A new study shows the potential of machine learning in the early identification of people with inflammatory arthritis.

Ankylosing spondylitis
Ankylosing spondylitis


A study by Swansea University has revealed how machine learning can help early detect Ankylosing Spondylitis (AS) inflammatory arthritis and revolutionise how people are detected and diagnosed by their GPs.

Published in the open-access journal PLOS ONE, the study, funded by UCB Pharma and Health and Care Research Wales, has been carried out by data analysts and researchers from the National Centre for Population Health & Wellbeing Research (NCPHWR).

The team used machine learning methods to develop a profile of the characteristics of people likely to be diagnosed with AS, the second most common cause of inflammatory arthritis. 

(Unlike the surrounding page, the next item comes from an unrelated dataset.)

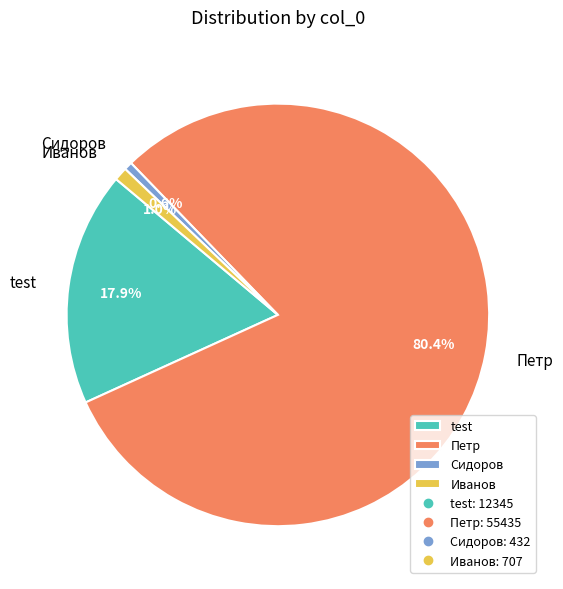

The test slice represents 18% of the pie. True or false?

True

Machine learning, a type of artificial intelligence, is a method of data analysis that automates model building to improve performance and accuracy. Its algorithms build a model based on sample data to make predictions or decisions without being explicitly programmed to do so.

Using the Secure Anonymised Information Linkage (SAIL) Databank based at Swansea University Medical School, a national data repository allowing anonymised person-based data linkage across datasets, patients with AS were identified and matched with those with no record of a condition diagnosis.

The data was analysed separately for men and women, with a model developed using feature/variable selection and principal component analysis to build decision trees.

The findings revealed:

  • In men, lower back pain, uveitis (inflammation of the eye’s middle layer), and non-steroidal anti-inflammatory drug (NSAID) use under age 20 are associated with AS development.
  • Women showed an older age of symptom presentation compared to men with back pain and multiple pain relief medications.
  • The test data had a good prediction rate of around 70%-80%; however, when applying the model to a general population, the team felt multiple models might be needed to narrow down the population over time to improve the predictive value and reduce the time to diagnose AS.